MySQL Cloud Workload Brief

Overview

MySQL is an open-source relational database management system (RDBMS) that stores and organizes data using tables, rows, and columns, and allows you to query and manage that data using SQL (Structured Query Language). MySQL Database Server is fast, reliable, scalable, and easy to use. It continues to rank highly in popularity among databases, according to DB-engines.

SysBench is a multi-threaded benchmark tool. The tool can create a simple database schema, populate database tables with data, and generate multi-thread load (SQL queries) towards the database server.​

Sysbench works very well with MySQL because it was originally designed specifically to benchmark MySQL and MariaDB under various OLTP workloads.

Sysbench comes with Lua scripts to simulate:

• Read/write transactions (oltp_read_write.lua)

• Read-only workloads (oltp_read_only.lua)

• Write-only workloads (oltp_write_only.lua)

• Point-select workloads (oltp_point_select.lua)

Setup Details:

• MySQL Server Version: 8.0.36​

• Sysbench Version: 1.0.20​

Example: MySQL Benchmark (OLTP)

sysbench oltp_point_select\

  --db-driver=mysql \

  --mysql-user=root \

  --mysql-password=yourpass \

  --mysql-db=test \

  prepare   # load data

sysbench oltp_point_select \

  --db-driver=mysql \

  --mysql-user=root \

  --mysql-password=yourpass \

  --mysql-db=test \

  --tables=10 \

  --table-size=100000 \

  --threads=8 \

  --time=60 run   # run benchmark

sysbench oltp_point_select \

  --db-driver=mysql \

  --mysql-user=root \

  --mysql-password=yourpass \

  --mysql-db=test \

  cleanup   # remove data

MySQL - Competitive Analysis:

Compare MySQL on AMD, Intel and ARM machines. On each platform using the same Linux distribution (Fedora 38) and the same kernel version (6.4.13-200.fc38), with 4K Page Size.

Test Purpose: oltp_point_select.lua:

This workload performs single-row SELECTs by primary key. It’s used to measure pure read throughput, memory/cache efficiency, and indexing performance.

Sysbench Command:

sysbench/oltp_point_select.lua --table-size=10000000 --tables=8 --mysql-port=3000 --mysql-db=sbtest --threads=64 --events=0 --time=600 --report-interval=10 --thread-init-timeout=5 --rate=0 --rand-type=uniform --rand-seed=1 --mysql-host=`ip_address` --mysql-user=sbtest --mysql-password=`yourpass` --mysql-ssl=REQUIRED --mysql-ssl-cipher=AES128-SHA256 --db-ps-mode=disable --mysql-ignore-errors=1213,1205,1020,2013 --db-driver=mysql run

Observations: 

• High QPS with very low average latency — typical of optimized read workloads.

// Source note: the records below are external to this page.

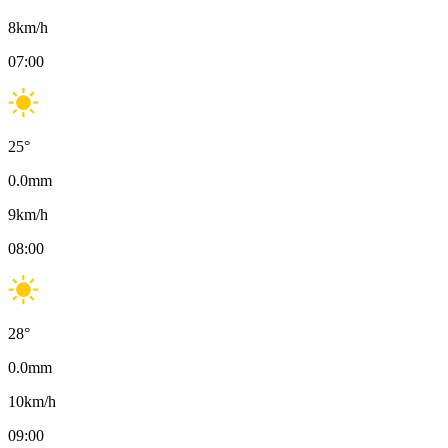
8
km/h
07:00
25
°
0.0
mm
9
km/h
08:00
28
°
0.0
mm
10
km/h
09:00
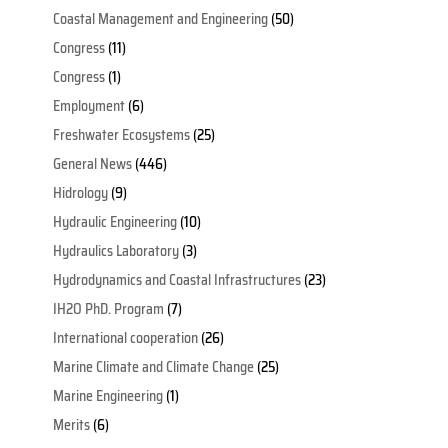
Coastal Management and Engineering
(50)
Congress
(11)
Congress
(1)
Employment
(6)
Freshwater Ecosystems
(25)
General News
(446)
Hidrology
(9)
Hydraulic Engineering
(10)
Hydraulics Laboratory
(3)
Hydrodynamics and Coastal Infrastructures
(23)
IH2O PhD. Program
(7)
International cooperation
(26)
Marine Climate and Climate Change
(25)
Marine Engineering
(1)
Merits
(6)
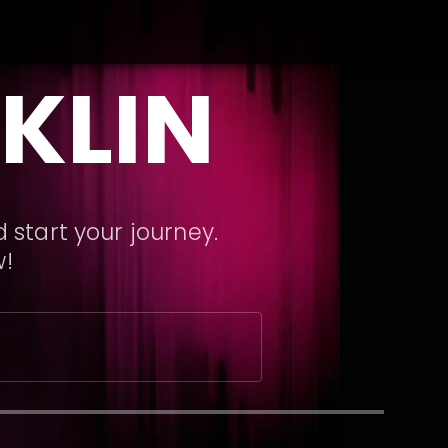
KLIN
 start your journey.
w!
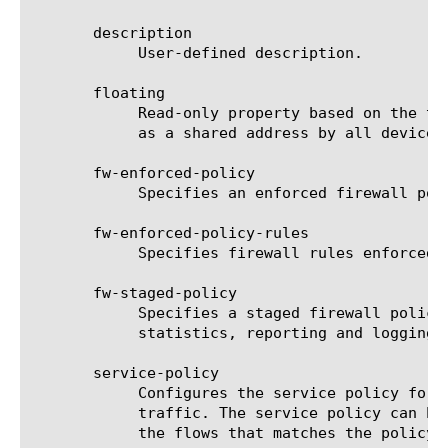
       description

	    User-defined description.

       floating

	    Read-only property based on the traffic-group. A floating self IP address is a self IP address for a VLAN that serves

	    as a shared address by all devices of a BIG-IP traffic-group.

       fw-enforced-policy

	    Specifies an enforced firewall policy. fw-enforced-policy rules are enforced on a self IP address.

       fw-enforced-policy-rules

	    Specifies firewall rules enforced on net self via referenced fw-enforced-policy.

       fw-staged-policy

	    Specifies a staged firewall policy. fw-staged-policy rules are not enforced while all the visibility aspects namely

	    statistics, reporting and logging function as if the fw-staged-policy rules were enforced on a self IP address.

       service-policy

	    Configures the service policy for the self IP address. If set, it will enforce the service policy for incoming network

	    traffic. The service policy can be used to set specific policy based configurations like flow timers, which applies to

	    the flows that matches the policy specification.
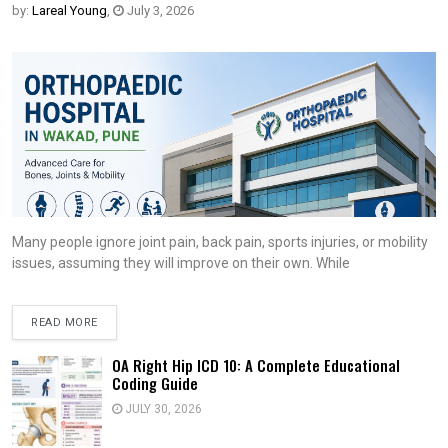
by:
Lareal Young
,
July 3, 2026
Many people ignore joint pain, back pain, sports injuries, or mobility
issues, assuming they will improve on their own. While
READ MORE
OA Right Hip ICD 10: A Complete Educational
Coding Guide
JULY 30, 2026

• Performance scales well with threads up to a point.

• Depends heavily on index lookups and buffer pool hits.

• Minor spikes in latency may occur with disk I/O or buffer pool misses.

Performance Insights

• Arm outperforms others in high-concurrency scenarios, ideal for thread-heavy OLTP workloads.

• Icelake performs best in low-to-mid thread counts, likely due to strong single-threaded or cache performance.

• Genoa is consistent, Good Compatibility with all MySQL features. Best Performance.

• Milan may need tuning or reflects a less optimized test environment.

MySQL tunings for better performance:

Tuning MySQL for better performance involves adjusting configuration settings based on your workload type (OLTP, analytics, mixed), system resources (RAM, CPU, disk), and traffic pattern (read-heavy, write-heavy, etc.).  

Also tune some parameters in my.cnf such as “innodb write io threads”, “innodb read io threads”, “max connections” etc.

Also used PGO (Profile-Guided Optimization) is a compiler optimization technique used with GCC to improve binary performance by collecting execution profiles and optimizing accordingly.

MySQL - Competitive Analysis over GCP cloud:

Compare MySQL on AMD, Intel and ARM machines on GCP cloud.

Performance Analysis:

Performance Insights

• GCP-N2 is the best choice for maximum performance in read-intensive benchmarks like Sysbench OLTP Point Select.

• GCP-N2D and T2A offer a good balance of performance and likely cost.

• GCP-T2D may not scale well for high QPS workloads — best suited for light-duty use.

  
  

Conclusion

MySQL handled concurrent connections efficiently with steady TPS and low latency. The oltp_point_select.lua test demonstrated MySQL's ability to handle high-throughput primary key lookups with exceptional performance — achieving 18,000 QPS at ~0.5 ms average latency. The results indicate efficient use of the InnoDB buffer pool and minimal I/O waits. To sustain performance under higher concurrency, further tuning of buffer size, read threads, and CPU parallelism may be beneficial. This workload is a good indicator of how MySQL will perform in read-heavy applications like caching layers or real-time dashboards.